7th Chords: Beyond Major and Minor
7th Chords: Beyond Major and Minor
The short answer: stack one more 3rd on top of a triad and you enter the seventh-chord family — Maj7, min7, Dom7 — the four-note chords whose richer, more ambiguous sound defines jazz, soul, gospel, and R&B. Gitori's 7th Chords course teaches how each is built, how they differ, and what each one is for.
The three characters
All sevenths share the same skeleton — a triad plus a 7th — but the choice of triad and 7th produces distinct personalities:
- Maj7 (1-3-5-7): a major triad plus the natural 7. Lush, settled, sophisticated — the sound of bossa nova and ballad openings.
- min7 (1-♭3-5-♭7): a minor triad plus the ♭7. Smooth and rounded — the default minor color of soul and jazz.
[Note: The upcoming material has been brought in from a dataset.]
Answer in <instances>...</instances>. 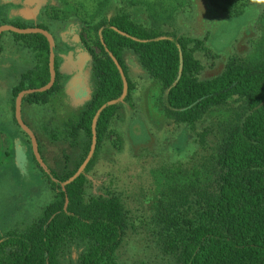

- Dom7 (1-3-5-♭7): the hybrid — major triad, flat 7. That internal clash creates tension, which is why the V7 chord pulls so hard toward home and why the blues lives on this sound.
A written companion with more depth is Seventh chords explained.
Why sevenths matter even if you don't play jazz
Because they're the vocabulary of function. Triads say major-or-minor; the 7th says where the chord is going. Once you hear the difference between a Imaj7 (home, staying) and a I7 (home, but leaving for the IV), progressions stop being sequences and start being stories.
What the course covers
Construction of each seventh type from intervals, side-by-side sound comparisons, naming conventions (why "C7" means dominant, not major 7 — a trap every beginner falls into once), and interactive checks throughout. The fretboard application lives in the Chords II course and the arpeggio courses (Maj7, min7, Dom7).
Before you start
Basic Chords — sevenths are triads plus one, so triads come first. Degrees & Intervals supplies the number language everything is written in.